• _To do_
Copy exactly the lines from the beginning of the data down to and including the line holding "infestations must invariably be taken care", without any pictures.

** Exercise material follows **

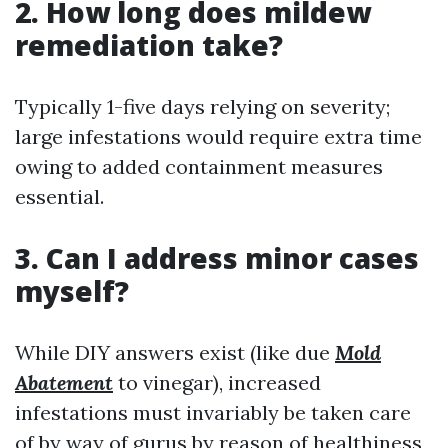
2. How long does mildew
remediation take?
Typically 1-five days relying on severity;
large infestations would require extra time
owing to added containment measures
essential.
3. Can I address minor cases
myself?
While DIY answers exist (like due
Mold
Abatement
to vinegar), increased
infestations must invariably be taken care
of by way of gurus by reason of healthiness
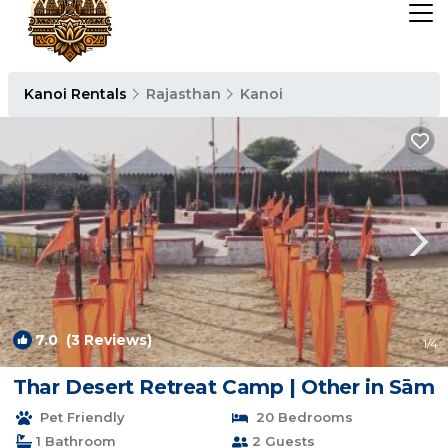
Kanoi Rentals
Rajasthan
Kanoi
7.0
(3 Reviews)
1
/4
Thar Desert Retreat Camp | Other in Sām
Pet Friendly
20 Bedrooms
1 Bathroom
2 Guests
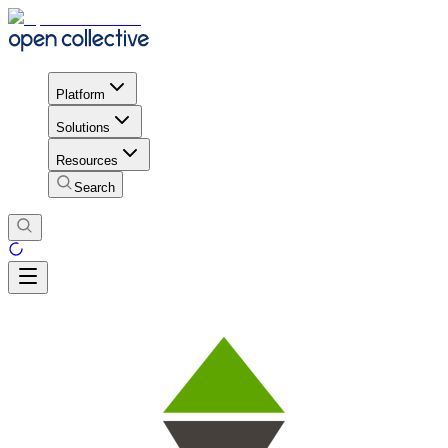
Platform
Solutions
Resources
Search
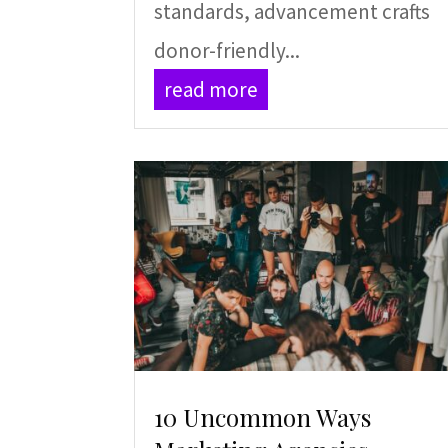
standards, advancement crafts
donor-friendly...
read more
10 Uncommon Ways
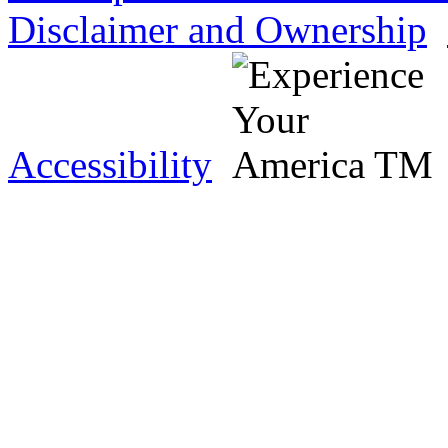
Disclaimer and Ownership
Accessibility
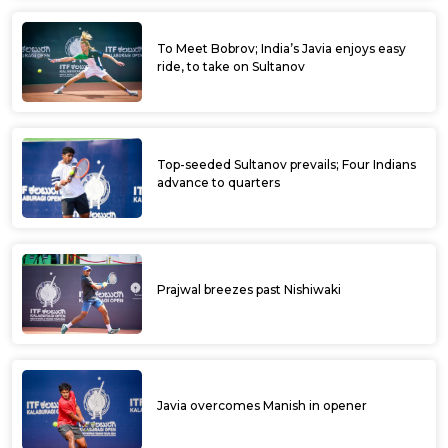
Sidharth, Karan cruise into pre-quarters at
ITF Davangere Men's World Tennis Tour
Digvijay highest seeded Indian at ITF
Davanagere WTT
Digvijay highest seeded Indian at ITF
Davanagere WTT
Ramkumar does an encore after 11 years at
ITF Dharwad WTT 2023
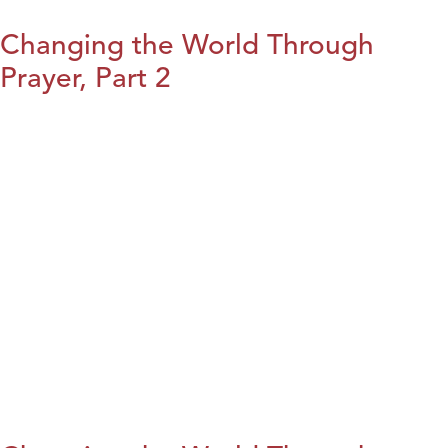
Changing the World Through
Prayer, Part 2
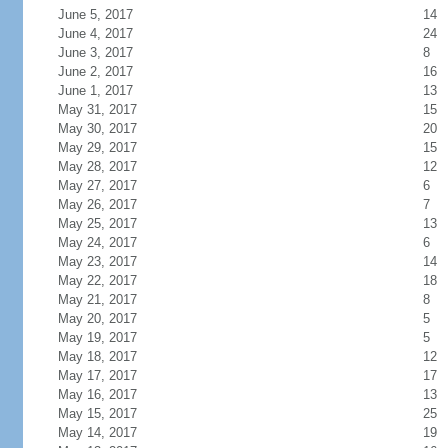
June 5, 2017
14
June 4, 2017
24
June 3, 2017
8
June 2, 2017
16
June 1, 2017
13
May 31, 2017
15
May 30, 2017
20
May 29, 2017
15
May 28, 2017
12
May 27, 2017
6
May 26, 2017
7
May 25, 2017
13
May 24, 2017
6
May 23, 2017
14
May 22, 2017
18
May 21, 2017
8
May 20, 2017
5
May 19, 2017
5
May 18, 2017
12
May 17, 2017
17
May 16, 2017
13
May 15, 2017
25
May 14, 2017
19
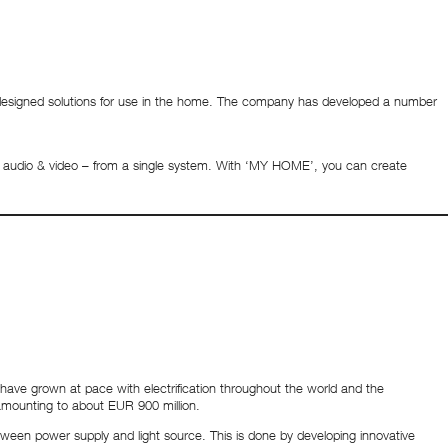
 designed solutions for use in the home. The company has developed a number
ure audio & video – from a single system. With ‘MY HOME’, you can create
ave grown at pace with electrification throughout the world and the
amounting to about EUR 900 million.
tween power supply and light source. This is done by developing innovative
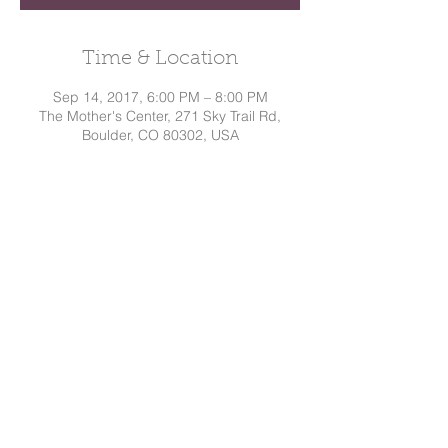
Time & Location
Sep 14, 2017, 6:00 PM – 8:00 PM
The Mother's Center, 271 Sky Trail Rd,
Boulder, CO 80302, USA
Share This Event
Dakota
Hindman, CD
Tel:
720.295.7786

** End of Exercise material **

• _Completed exercise_
2. How long does mildew
remediation take?
Typically 1-five days relying on severity;
large infestations would require extra time
owing to added containment measures
essential.
3. Can I address minor cases
myself?
While DIY answers exist (like due
Mold
Abatement
to vinegar), increased
infestations must invariably be taken care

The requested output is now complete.